● **TASK BRIEF**:
Which lines in the items below contain the word "السعودية"? Pull out each of those lines.
=== GIVEN RECORDS ===
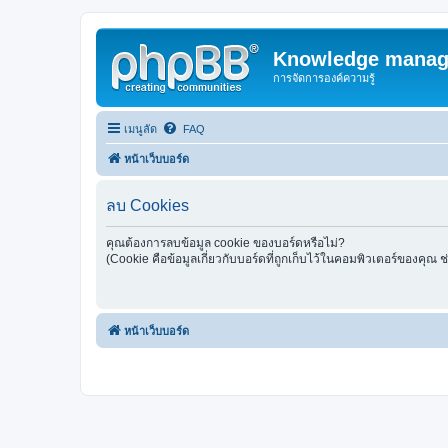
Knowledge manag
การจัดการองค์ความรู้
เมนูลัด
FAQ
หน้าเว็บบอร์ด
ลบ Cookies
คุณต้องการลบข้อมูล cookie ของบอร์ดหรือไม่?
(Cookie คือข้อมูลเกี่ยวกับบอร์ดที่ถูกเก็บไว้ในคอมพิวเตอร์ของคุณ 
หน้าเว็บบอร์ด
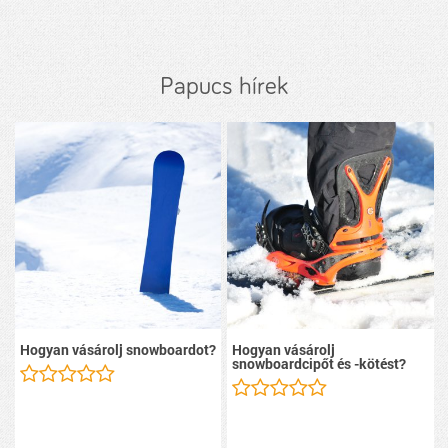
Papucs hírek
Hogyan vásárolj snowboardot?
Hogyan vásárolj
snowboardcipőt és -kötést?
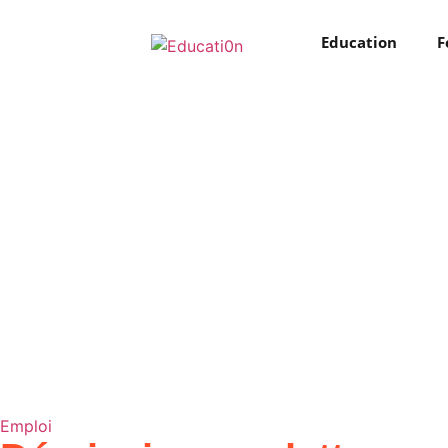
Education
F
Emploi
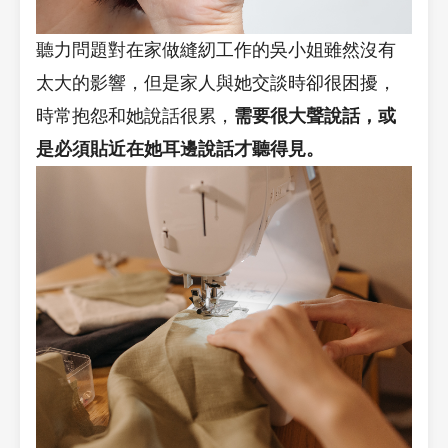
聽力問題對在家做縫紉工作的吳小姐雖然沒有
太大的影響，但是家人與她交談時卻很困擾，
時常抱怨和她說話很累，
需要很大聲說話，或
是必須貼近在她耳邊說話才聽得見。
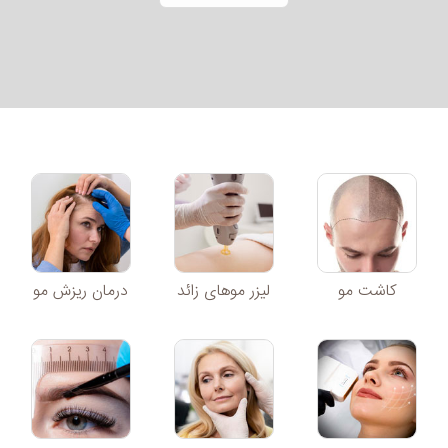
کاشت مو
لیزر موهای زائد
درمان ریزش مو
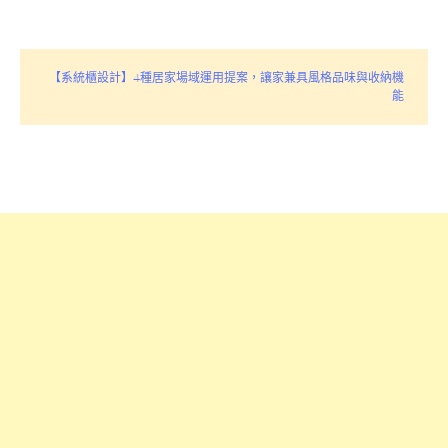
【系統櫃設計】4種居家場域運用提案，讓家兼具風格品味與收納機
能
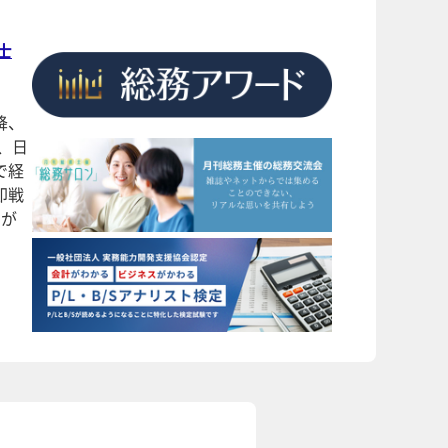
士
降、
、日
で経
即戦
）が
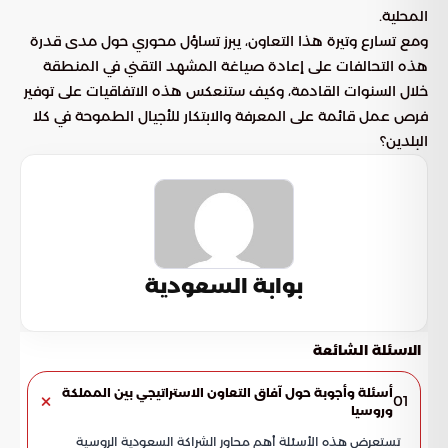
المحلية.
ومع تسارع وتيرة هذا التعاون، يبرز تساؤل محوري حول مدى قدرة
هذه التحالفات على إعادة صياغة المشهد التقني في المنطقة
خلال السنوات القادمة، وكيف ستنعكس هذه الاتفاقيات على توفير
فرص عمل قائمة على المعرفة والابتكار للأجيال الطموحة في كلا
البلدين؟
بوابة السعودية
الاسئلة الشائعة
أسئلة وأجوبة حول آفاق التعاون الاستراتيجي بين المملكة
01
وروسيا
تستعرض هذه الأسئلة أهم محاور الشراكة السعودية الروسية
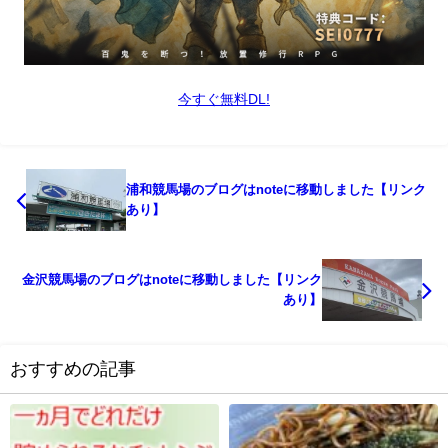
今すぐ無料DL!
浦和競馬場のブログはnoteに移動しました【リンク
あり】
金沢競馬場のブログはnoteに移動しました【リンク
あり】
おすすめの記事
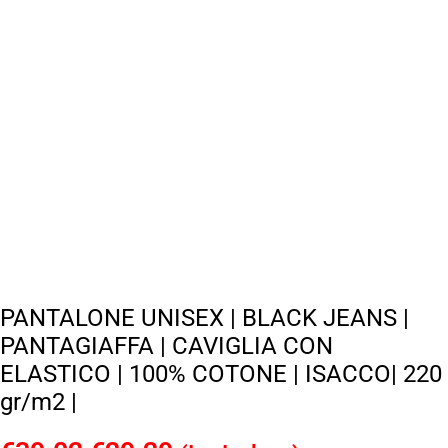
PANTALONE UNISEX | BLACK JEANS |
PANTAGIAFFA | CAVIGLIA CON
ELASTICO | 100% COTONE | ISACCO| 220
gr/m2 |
===
● **ANSWER TO THE PROBLEM**:
بوابة السعودية
تستعرض هذه الأسئلة أهم محاور الشراكة السعودية الروسية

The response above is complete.